If $Y$ has $B\left(\frac{d_1}{2}, \frac{d_2}{2}\right)$ distribution, then show that $X$ with given formula has $F(d_1,d_2)$ distribution.
$$X = \frac{d_2Y}{d_1(1-Y)}$$
I do this but I couldn't do anything because of $\Gamma{}$ integral:
$$Y = \frac{\Gamma({\frac{d_1 + d_2}{2}})}{\Gamma(\frac{d_1}{2})\Gamma(\frac{d_2}{2})}x^{\frac{d_1}{2} - 1}(1-x)^{\frac{d_2}{2}-1}$$
so:
$$X = \frac{d_2Y}{d_1(1-Y)}$$
$$X = \frac{d_2\frac{\Gamma({\frac{d_1 + d_2}{2}})}{\Gamma(\frac{d_1}{2})\Gamma(\frac{d_2}{2})}x^{\frac{d_1}{2} - 1}(1-x)^{\frac{d_2}{2}-1}}{d_1(1-\frac{\Gamma({\frac{d_1 + d_2}{2}})}{\Gamma(\frac{d_1}{2})\Gamma(\frac{d_2}{2})}x^{\frac{d_1}{2} - 1}(1-x)^{\frac{d_2}{2}-1})}$$
$$X = x^{\frac{d_1}{2} - 1}\frac{\Gamma({\frac{d_1 + d_2}{2}})}{\Gamma(\frac{d_1}{2})\Gamma(\frac{d_2}{2})}(\frac{d_2\Gamma(\frac{d_1}{2})\Gamma(\frac{d_2}{2})(1-x)^{\frac{d_2}{2}-1}}{d_1\Gamma(\frac{d_1}{2})\Gamma(\frac{d_2}{2}) - \Gamma({\frac{d_1 + d_2}{2}})x^{\frac{d_1}{2} - 1}(1-x)^{\frac{d_2}{2}-1}})$$
compare it to $F(d_1,d_2)$:
$$F(d_1,d_2)=x^{\frac{d_1}{2} - 1}\frac{\Gamma({\frac{d_1 + d_2}{2}})}{\Gamma(\frac{d_1}{2})\Gamma(\frac{d_2}{2})}(\frac{d_1}{d_2})^{\frac{d_1}{2}-1}\frac{1}{(1+\frac{d_1}{d_2}x)^{\frac{d_1+d_2}{2}}}$$
so there must:
$$(\frac{d_1}{d_2})^{\frac{d_1}{2}-1}\frac{1}{(1+\frac{d_1}{d_2}x)^{\frac{d_1+d_2}{2}}} = (\frac{d_2\Gamma(\frac{d_1}{2})\Gamma(\frac{d_2}{2})(1-x)^{\frac{d_2}{2}-1}}{d_1\Gamma(\frac{d_1}{2})\Gamma(\frac{d_2}{2}) - \Gamma({\frac{d_1 + d_2}{2}})x^{\frac{d_1}{2} - 1}(1-x)^{\frac{d_2}{2}-1}})$$
but I can't prove anymore because of $\Gamma$ integral!
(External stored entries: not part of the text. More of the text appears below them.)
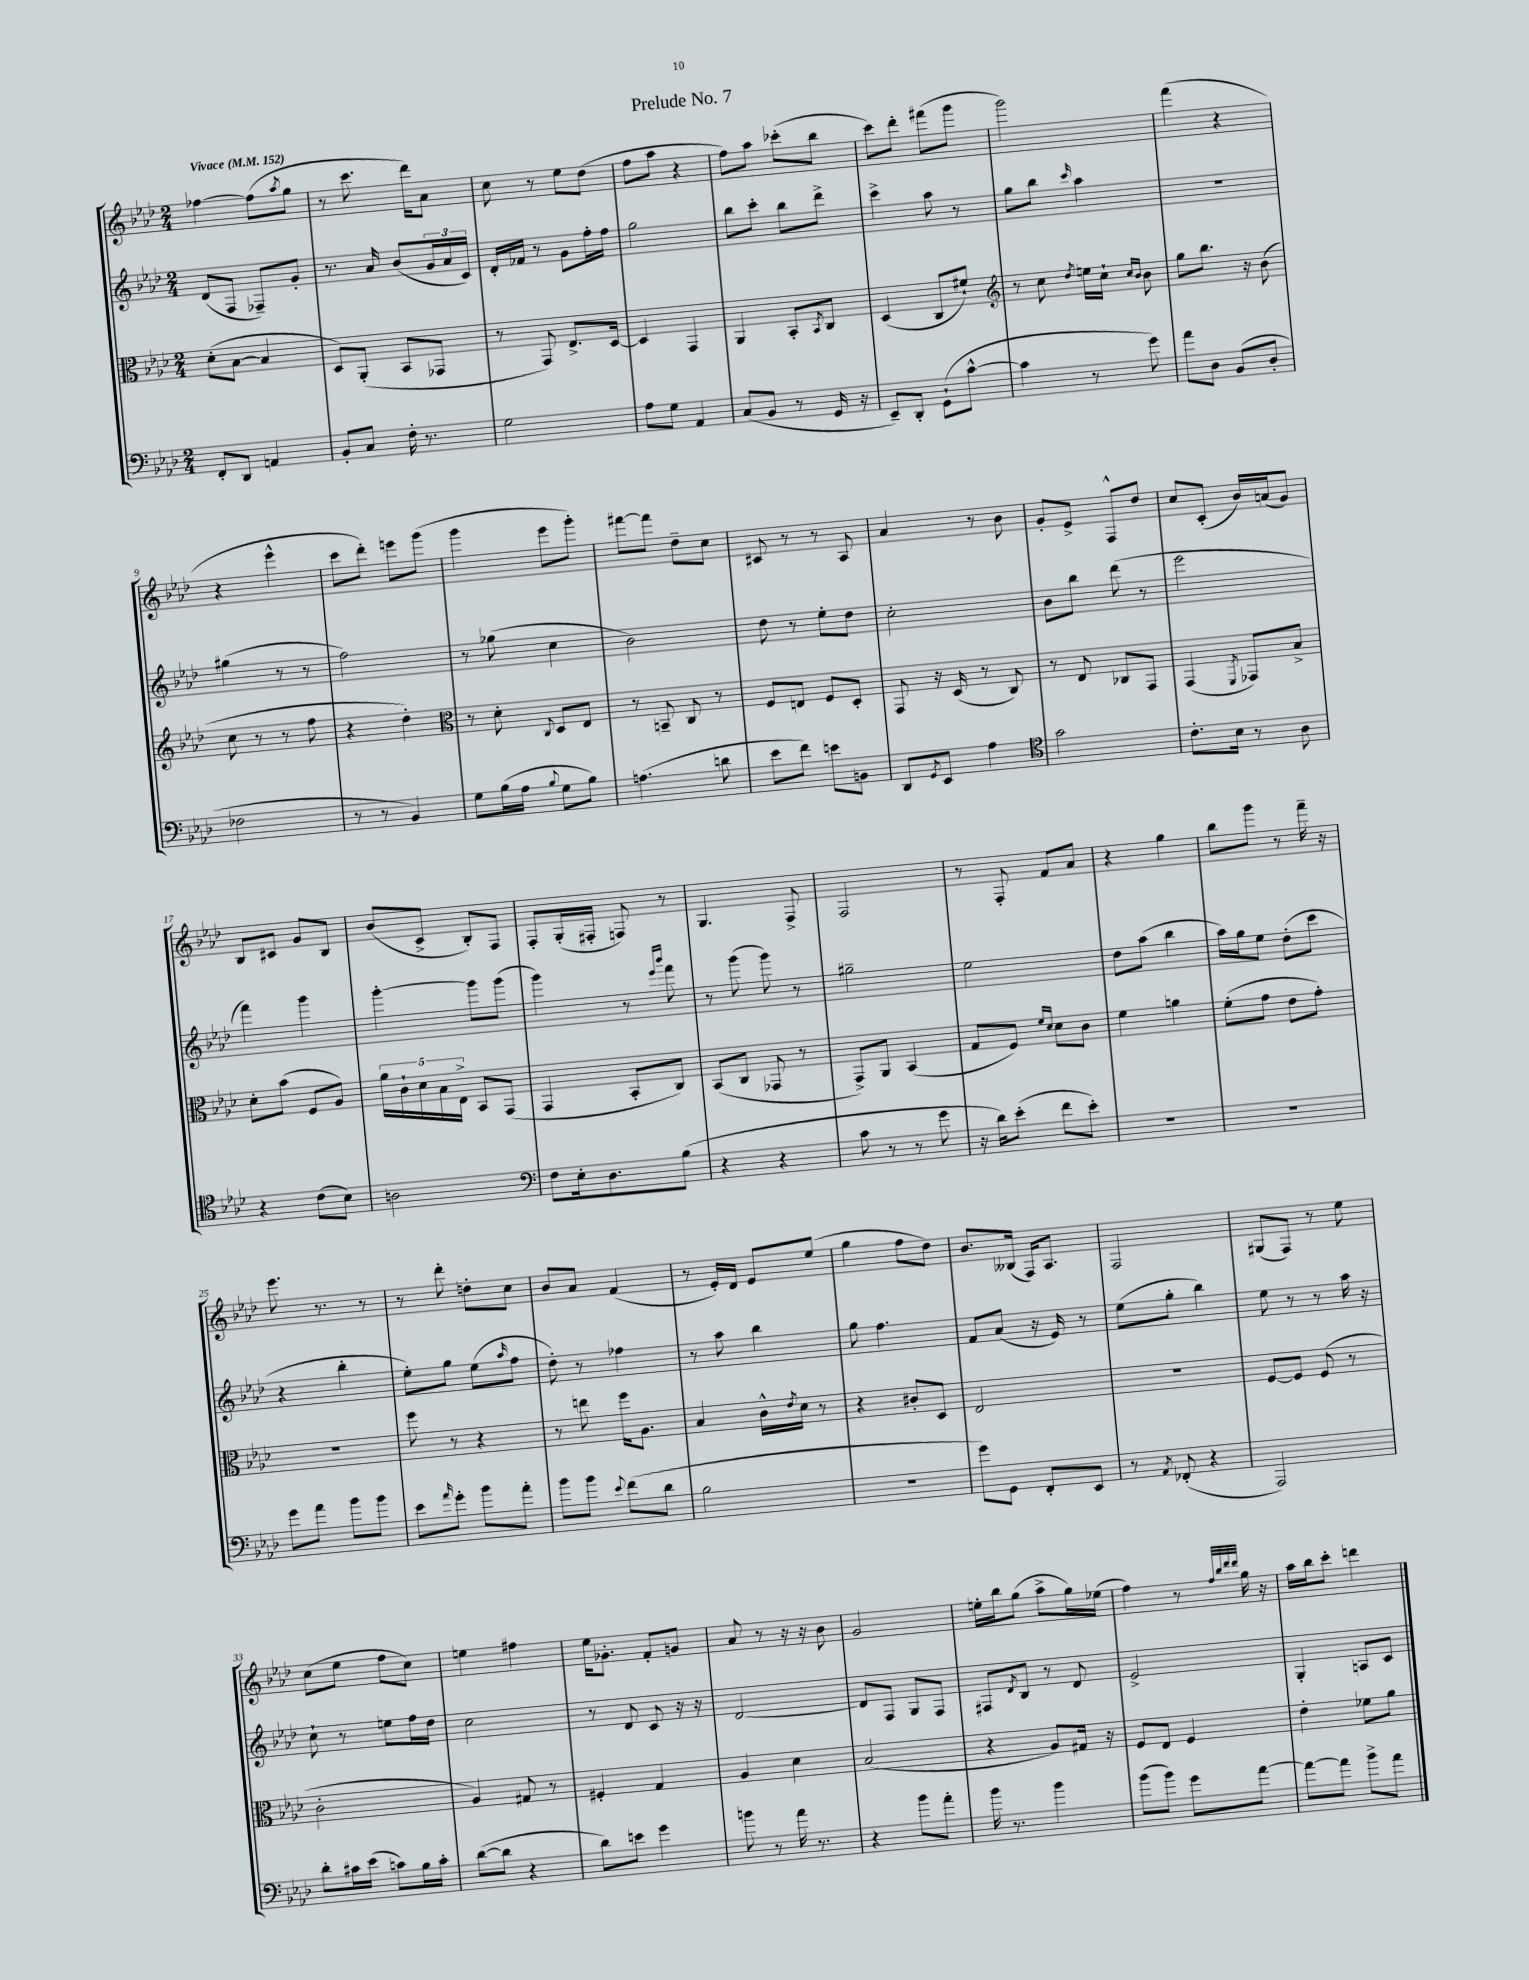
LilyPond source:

\header { title = "Prelude No. 7" }
<<
\new StaffGroup <<
\new Staff = "s0" {
    \clef treble \key aes \major \numericTimeSignature \time 2/4 \tempo "Vivace" 4 = 152
    fes''4~ fes''8( \acciaccatura { aes''8 } g''8 |
    r8 c'''8. des'''16) aes'8 |
    c''8 r8 ees''8 des''8( |
    f''8 aes''8 r4 |
    f''8) aes''8 ces'''8-.( bes''8 |
    c'''8) des'''8-. fis'''8( g'''8 |
    g'''2) |
    f'''4( r4 |
    r4 ees'''4-^ |
    c'''8 des'''8-.) e'''8 g'''8( |
    g'''4 ees'''8 g'''8-.) |
    fis'''8~ fis'''8 des''8-- c''8 |
    cis'8 r8 r8 aes8 |
    aes'4 r8 bes'8 |
    g'8-. ees'8-> f8-^ des''8 |
    c''8 c'8-.( bes'16) a'16( g'8) |
    bes8 cis'8 g'8 bes8 |
    bes'8( c'8-> bes8-.) f8 |
    f8-. g16-.( fis16-. f8) r8 |
    g4. f8-> |
    f2 |
    r8 f8-. f'8 aes'8 |
    r4 g''4 |
    bes''8 g'''8 r8 f'''16-- r16 |
    ees'''8. r8. r8 |
    r8 des'''8-. d''8-. c''8 |
    bes'8 aes'8 f'4( |
    r8 ees'16-.) des'16 ees'8 ees''8( |
    g''4 f''8 des''8) |
    bes'8. beses16( f16) aes8. |
    f2 |
    gis8( f8) r8 ees''8 |
    c''8( ees''8 f''8 c''8) |
    e''4 fis''4 |
    ees''16 ges'8.-. f'8-. g'8 |
    aes'8 r8 r16 r16 bes'8 |
    g'2 |
    e''16-. bes''16 g''8( aes''8-> g''16) ees''16( |
    f''4) r8 \grace { f''32 bes''32 des'''32 des'''32 } g''16 r16 |
    aes''16 bes''16 c'''8-. d'''4 \bar "|." |
}
\new Staff = "s1" {
    \clef treble \key aes \major \numericTimeSignature \time 2/4
    des'8( f8 fes8--) g'8-. |
    r8. aes'16 bes'8( \tuplet 3/2 { g'16 aes'16 c'16) } |
    des'16-. fes'16 r8 g'8 f''16-. f''16 |
    g''2 |
    bes''8 c'''8-. bes''8 des'''8-> |
    c'''4-> aes''8 r8 |
    g''8 bes''8 \grace { c'''16 } aes''4 |
    R2 |
    gis''4( r8 r8 |
    f''2) |
    r8 ges''8( c''4 |
    bes'2) |
    des''8 r8 ees''8-. des''8 |
    c''2-. |
    bes'8 bes''8 des'''8( r8 |
    ees'''2 |
    f'''4) g'''4 |
    g'''4~-. g'''8 g'''8( |
    g'''4) r8 \grace { ees'''16 bes'''16 } f'''8 |
    r8 g'''8( g'''8) r8 |
    gis''2-- |
    ees''2 |
    des''8 aes''8( bes''4 |
    aes''16) g''16 ees''8 des''8-.( c'''8 |
    r4 bes''4-. |
    ees''8-.) g''8 ees''8( \grace { aes''16 } f''8 |
    des''8-.) r8 fes''4 |
    r8 aes''8 bes''4 |
    g''8 f''4. |
    f'8 aes'8( r16 ees'16) r8 |
    ees''8( g''8-. bes''4) |
    ees''8 r8 r8 aes''16 r16 |
    c''8-! r8 e''8 f''16 des''16 |
    c''2 |
    r8 des'8 c'8 r16 r16 |
    des'2~ |
    des'8 f8 g8 f8 |
    fis8 \acciaccatura { des'8 } bes8 r8 des'8 |
    ees'2-> |
    g4-. a8 c'8 \bar "|." |
}
\new Staff = "s2" {
    \clef alto \key aes \major \numericTimeSignature \time 2/4
    des'8-.( bes8~ bes4 |
    des8) aes,8-.( bes,8 ges,8 |
    r8 g,8) ees8.-> des16~ |
    des4 g,4 |
    aes,4 bes,8-. \acciaccatura { bes,8 } c8 |
    des4( c8 fis'8-!) |
    \clef treble r8 c''8 \acciaccatura { des''8 } e''16 c''16-! \grace { c''16 bes'16 } bes'8 |
    g''8 bes''8. r16 bes'8( |
    c''8 r8 r8 f''8 |
    r4 des''4-.) |
    \clef alto r8 des'8-. \appoggiatura { c8 } des8 ees8 |
    r8 b,8-- c8 r8 |
    f8 e8 f8 des8-. |
    g,8 r16 des16( r8 c8) |
    r8 ees8 ces8 g,8 |
    g,4( \acciaccatura { f,8 } ges,8) bes8-> |
    des'8-. bes'8( f8 aes8) |
    \tuplet 5/4 { aes'16 c'16-! des'16 bes16 ees16-> } bes,8 g,8( |
    g,4 bes,8-. c8) |
    bes,8( c8 ges,8 r8 |
    g,8->) aes,8 bes,4( |
    g8 f8) \grace { f'16 des'16 } des'8 c'8 |
    f'4 a'4 |
    f'8-.( g'8 ees'8 g'8-.) |
    R2 |
    f''8 r8 r4 |
    r8 e''8 f''16 aes8. |
    bes4 c'16-^ \acciaccatura { ees'8 } des'16 r8 |
    r4 cis'8-. des8 |
    ees2 |
    R2 |
    f8~ f8 f8( r8 |
    c'2-. |
    aes4) gis8 r8 |
    fis4-. g4 |
    aes4 des'4 |
    bes2( |
    r4 aes8) gis16 r16 |
    f8 ees8 f4 |
    ees'4-. fes'8 aes'8 \bar "|." |
}
\new Staff = "s3" {
    \clef bass \key aes \major \numericTimeSignature \time 2/4
    f,8-. des,8 a,4 |
    bes,8-. c8 f16-. r8. |
    g2 |
    aes8 g8 aes,4 |
    c8( bes,8 r8 g,16 r16 |
    ees,8--) des,8-. g,8-!( c'8~-^ |
    c'4 r8 g'8) |
    aes'8 des8 bes,8( des8-. |
    fes2 |
    r8 r8 bes,4) |
    g8 bes16( aes16 \appoggiatura { bes8 } g8 bes8) |
    a4.( d'8 |
    ees'8 f'8) e'8 b,8 |
    des,8 \acciaccatura { g,8 } ees,8 aes4 |
    \clef tenor g'2 |
    c'8.-. bes16 r8 aes8 |
    r4 c'8( bes8) |
    a2 |
    \clef bass f8 ees16-. des8. bes8( |
    r4 r4 |
    c'8 r8 r8 g'8 |
    r16 des'16) ees'8-.( f'8 ees'8-.) |
    R2 |
    R2 |
    g'8 aes'8 bes'8 bes'8 |
    ees'8 \grace { aes'16 } g'8-. bes'8 aes'8-. |
    bes'8 bes'8 \appoggiatura { ees'8 } f'8( des'8 |
    bes2 |
    R2 |
    g'8) g,8 f,8-. ees,8 |
    r8 \acciaccatura { aes,8 } fes,8-.( r4 |
    aes,,2) |
    des'8-. cis'16 ees'16( c'8) bes16 c'16-. |
    des'8~( des'8 r4 |
    des'8) e'8 g'4 |
    b'8 r8 aes'16 r8. |
    r4 bes'8 aes'8-. |
    bes'16 r8. bes'4 |
    bes'8( bes'8) g'8 aes'8~ |
    aes'8~ aes'8 bes'8-> aes'8 \bar "|." |
}
>>
>>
If is it possible, give me a hint for prove this. Thanks.
You should work step by step. And no need to break the Beta function into Gamma functions.
Pdf of $Y$ is $$f_Y(y)=\frac{ y^{d_1/2-1}(1-y)^{d_2/2-1}}{B\left(\frac{d_1}{2},\frac{d_2}{2}\right)}\mathbf1_{0<y<1}$$
You are transforming $Y\to X$ such that$$X=\frac{d_2Y}{d_1(1-Y)}\implies y=\frac{d_1x}{d_1x+d_2}$$
Since $d_1,d_2>0$, $$0<y<1\implies x>0$$
$$\frac{\mathrm dy}{\mathrm dx}=\frac{d_1d_2}{(d_1x+d_2)^2}$$
So the pdf of $X$ is
\begin{align} f_X(x)&=f_Y\left(\frac{d_1x}{d_1x+d_2}\right)\left|\frac{\mathrm dy}{\mathrm dx}\right|\mathbf1_{x>0} \\\\&= \frac{(d_1x)^{d_1/2-1}\left(1-\frac{d_1x}{d_1x+d_2}\right)^{d_2/2-1}}{B\left(\frac{d_1}{2},\frac{d_2}{2}\right)(d_1x+d_2)^{d_1/2-1}}\cdot\frac{d_1d_2}{(d_1x+d_2)^2}\mathbf1_{x>0} \\\\&= \frac{d_1^{d_1/2}d_2^{d_2/2}}{B\left(\frac{d_1}{2},\frac{d_2}{2}\right)(d_1x+d_2)^{d_1/2+d_2/2}}x^{d_1/2-1}\mathbf1_{x>0} \\\\&=\frac{\left(\frac{d_1}{d_2}\right)^{d_1/2}x^{d_1/2-1}}{B\left(\frac{d_1}{2},\frac{d_2}{2}\right)\left(1+\frac{d_1}{d_2}x\right)^{(d_1+d_2)/2}}\mathbf1_{x>0} \end{align}
The above is the density of an $F$ distribution with $(d_1,d_2)$ degrees of freedom.